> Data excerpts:
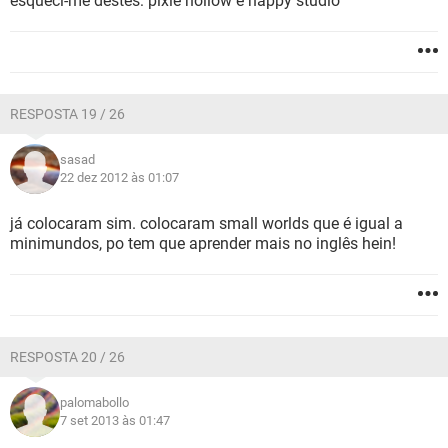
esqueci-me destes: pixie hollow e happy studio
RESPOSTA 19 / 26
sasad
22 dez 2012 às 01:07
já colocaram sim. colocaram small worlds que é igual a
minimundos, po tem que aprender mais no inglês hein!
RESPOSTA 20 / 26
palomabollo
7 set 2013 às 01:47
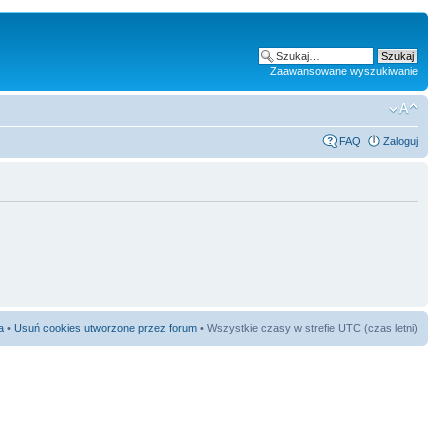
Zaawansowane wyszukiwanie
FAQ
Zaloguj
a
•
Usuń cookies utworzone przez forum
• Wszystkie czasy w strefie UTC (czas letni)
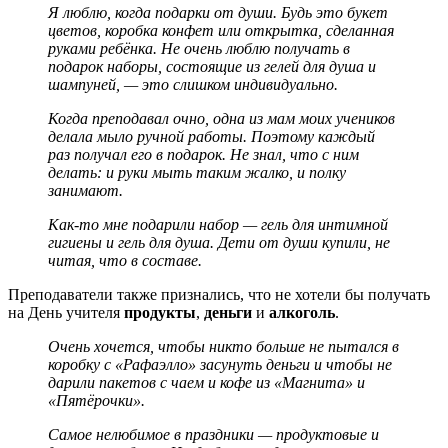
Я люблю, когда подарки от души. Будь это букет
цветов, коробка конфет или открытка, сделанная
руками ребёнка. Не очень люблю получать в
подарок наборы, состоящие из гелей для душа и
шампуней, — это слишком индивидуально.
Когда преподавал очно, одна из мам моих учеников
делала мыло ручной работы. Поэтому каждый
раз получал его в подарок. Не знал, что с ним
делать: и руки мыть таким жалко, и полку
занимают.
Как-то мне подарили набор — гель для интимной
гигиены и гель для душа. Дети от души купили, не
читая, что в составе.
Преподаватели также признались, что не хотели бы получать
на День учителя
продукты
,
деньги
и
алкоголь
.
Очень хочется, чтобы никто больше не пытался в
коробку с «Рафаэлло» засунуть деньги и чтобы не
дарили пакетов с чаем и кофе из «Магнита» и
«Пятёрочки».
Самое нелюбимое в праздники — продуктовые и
--
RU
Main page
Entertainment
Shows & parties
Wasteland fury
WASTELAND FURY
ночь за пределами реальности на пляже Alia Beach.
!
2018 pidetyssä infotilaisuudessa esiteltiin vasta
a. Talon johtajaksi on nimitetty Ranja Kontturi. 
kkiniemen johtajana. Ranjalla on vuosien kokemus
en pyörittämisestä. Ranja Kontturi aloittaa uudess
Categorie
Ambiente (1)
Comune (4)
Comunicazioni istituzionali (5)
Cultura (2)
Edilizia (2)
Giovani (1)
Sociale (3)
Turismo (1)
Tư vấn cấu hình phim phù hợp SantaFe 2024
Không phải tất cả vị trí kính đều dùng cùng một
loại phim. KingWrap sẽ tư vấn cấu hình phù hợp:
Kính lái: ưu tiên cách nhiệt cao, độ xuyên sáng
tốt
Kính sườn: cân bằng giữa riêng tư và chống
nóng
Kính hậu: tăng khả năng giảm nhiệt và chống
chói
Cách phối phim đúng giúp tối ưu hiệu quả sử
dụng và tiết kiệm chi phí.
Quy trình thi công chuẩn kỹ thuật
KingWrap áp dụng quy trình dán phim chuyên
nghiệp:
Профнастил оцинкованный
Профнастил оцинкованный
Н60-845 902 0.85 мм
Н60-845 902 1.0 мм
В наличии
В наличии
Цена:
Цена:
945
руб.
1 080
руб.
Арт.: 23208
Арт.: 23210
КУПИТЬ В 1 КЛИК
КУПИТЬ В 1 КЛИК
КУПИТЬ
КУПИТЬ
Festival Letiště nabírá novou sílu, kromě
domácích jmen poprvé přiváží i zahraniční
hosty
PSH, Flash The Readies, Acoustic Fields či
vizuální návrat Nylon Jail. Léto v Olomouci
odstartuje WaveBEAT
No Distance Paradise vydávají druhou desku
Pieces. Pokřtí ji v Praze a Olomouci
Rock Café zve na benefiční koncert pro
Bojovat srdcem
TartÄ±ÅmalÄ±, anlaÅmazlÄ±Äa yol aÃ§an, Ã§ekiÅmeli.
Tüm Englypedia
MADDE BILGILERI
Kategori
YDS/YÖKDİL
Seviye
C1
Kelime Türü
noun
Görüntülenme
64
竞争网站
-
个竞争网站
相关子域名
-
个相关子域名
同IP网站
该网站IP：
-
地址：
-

> DIRECTIVE:
Write out word for word the lines above that run from the one with "esqueci-me destes: pixie" to the one with "Я люблю, когда". Include both end lines; exclude the images.

> OUTPUT FOR THIS TASK:
esqueci-me destes: pixie hollow e happy studio
RESPOSTA 19 / 26
sasad
22 dez 2012 às 01:07
já colocaram sim. colocaram small worlds que é igual a
minimundos, po tem que aprender mais no inglês hein!
RESPOSTA 20 / 26
palomabollo
7 set 2013 às 01:47
Zaawansowane wyszukiwanie
FAQ
Zaloguj
a
•
Usuń cookies utworzone przez forum
• Wszystkie czasy w strefie UTC (czas letni)
Я люблю, когда подарки от души. Будь это букет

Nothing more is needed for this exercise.